基礎生物学研究所(NIBB)は、同じ脊椎動物でもほ乳類と魚類では性決定のシステムが異なり、性決定システムそのものが進化の過程で新たに作り出されたことを示すものと発表した。基礎生物学研究所生殖遺伝学研究室の田中実准教授、慶應義塾大学医学部谷口善仁博士、国立遺伝学研究所豊田敦博士らの共同研究グループによる発見で、成果は総合学術雑誌「PLoS ONE」に掲載された。

脊椎動物は当たり前だが、メスかオスに分けられる。受精卵から身体ができてくる過程で雌雄のどちらかに決まることを性決定といい、この決定に従って身体は卵巣もしくは精巣を作り、メスあるいはオスへと分化していく仕組みだ。

この性の決定過程はいくつもの遺伝子が関わる複雑なシステムとして働いている。また、このシステムの中でも最初のきっかけは動物によってさまざまで、動物種によって異なる性決定遺伝子が使われている。

しかし、この性を決めるシステムの全体が、はたして動物によって異なるのか、あるいはきっかけの部分のみが異なるのかは不明だった。今回、ほ乳類の性決定システムの中でオスにすることに重要な働きをする(精巣を作らせる)「sox9」遺伝子に着目し、メダカのsox9の機能の解析が行われた次第だ。研究グループは、メダカsox9の機能が失われた突然変異体を単離し(画像1)、どこがおかしくなるかを調べることによりsox9の機能を解析することにした。

画像1。sox9機能の失ったメダカ

メダカはY染色体上の性決定遺伝子「DMY」があるとオスになる。ただし、現時点でこの遺伝子がどのように働き、オス化(精巣形成)を引き起こすかはわかっていない。一方のほ乳類では、DMYとは異なる遺伝子「Sry」がY染色体上の性決定遺伝子として知られており、この遺伝子がきっかけとなってsox9遺伝子をオスのみで発現させてオス化を引き起こす仕組みだ。

ところが今回の研究の結果、メダカではsox9の機能がなくなってもオスになることが判明したのである。すなわちsox9遺伝子の機能がなくても、精巣を作り出すための遺伝子は働き、精巣ができることが確認されたというわけだ。
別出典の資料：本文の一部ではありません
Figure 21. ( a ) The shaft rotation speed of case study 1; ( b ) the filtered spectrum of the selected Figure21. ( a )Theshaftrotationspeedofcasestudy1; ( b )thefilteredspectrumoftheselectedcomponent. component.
つまり、メダカにおいてはsox9遺伝子はオス化の機能を持たないことを意味ししている。そこでメスの個体にsox9遺伝子を導入してみて確認実験を実施したところ、やはりオス化は起きなかった。これにより、メダカではsox9がオスへの性決定システムに関与しておらず、性決定システムそのものがほ乳類とは異なることを示している証拠が示された。

それでは、メダカのsox9はどのような機能を持っているのか? sox9の機能が失われたメダカをさらに解析したところ、卵巣や精巣が形成されることは確認されたわけだが、卵や精子を作り出すもとの細胞である生殖細胞は時を経るにつれて失われることが判明した。
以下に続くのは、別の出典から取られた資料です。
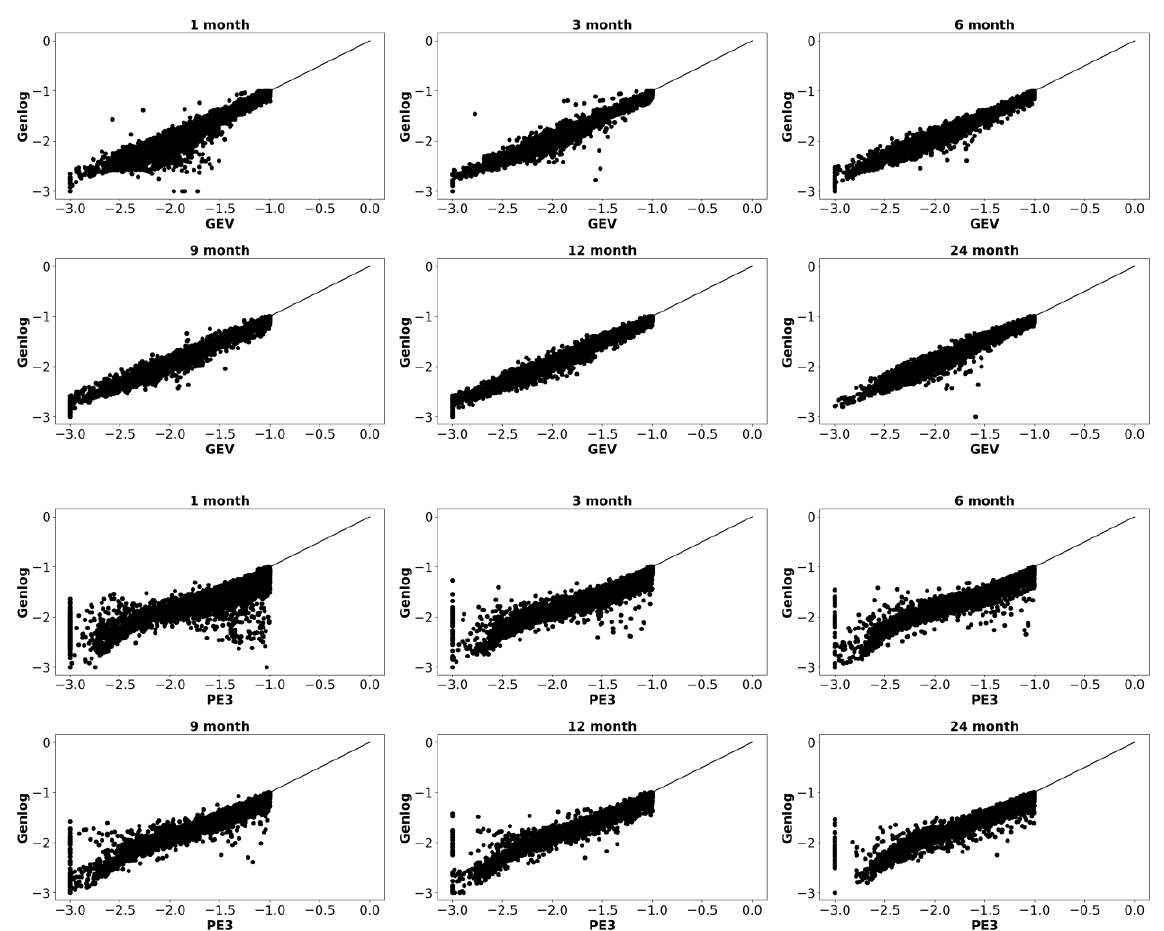
Figure 5. Scatter plot of the SPEI values estimated using all 125 gauging stations for all the accu- mulation periods whose values are less than − 1 where both the PE3 and the GEV distribution are compared relative to the Genlog distribution.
詳しく調べてみると、細胞同士の接着や相互作用に関する細胞外マトリックスと呼ばれる成分の量や配置が異常で、実際sox9遺伝子を失ったメダカと正常なメダカとの間でキメラメダカを作製すると、sox9遺伝子を失ったメダカの細胞は生殖細胞との相互作用が正常の細胞より著しく弱まっていることが明らかとなったのである。

メダカsox9遺伝子は精巣でのみ発現するほ乳類とは異なり、生殖幹細胞の存在するニッチ構造で卵巣や精巣ともに発現する仕組みだ。今回の結果により、sox9はこのニッチ構造で生殖細胞を維持するのに極めて重要な役割を持つことが明らかとなったというわけである。
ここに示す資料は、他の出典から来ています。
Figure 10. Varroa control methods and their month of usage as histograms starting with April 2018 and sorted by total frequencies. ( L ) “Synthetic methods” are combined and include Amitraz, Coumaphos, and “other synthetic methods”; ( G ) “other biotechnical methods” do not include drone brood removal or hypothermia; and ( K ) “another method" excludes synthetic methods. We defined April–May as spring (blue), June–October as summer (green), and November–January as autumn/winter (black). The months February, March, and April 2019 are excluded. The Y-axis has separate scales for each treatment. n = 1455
さらに、メダカsox9遺伝子はオス化の性決定には関与しないことも明らかとなった。このことは、性決定システムの中で性決定遺伝子だけが動物によって異なるのではなく、性決定システムそのものが独自に進化してきたことを示している。メスやオスになり、卵巣か精巣を作ることはすべての脊椎動物では共通でありながら、それを決めるシステムそのものは動物によって異なることが明らかとなったというわけだ。

同じ卵巣でもほ乳類の卵巣には、メダカと違って卵を作り続ける生殖幹細胞がない。これは、sox9遺伝子がオス化の性決定のシステムに使われることにより卵巣での発現が失われてしまい、このことが生殖幹細胞が維持できない一因をなしていると考えられている(画像2)。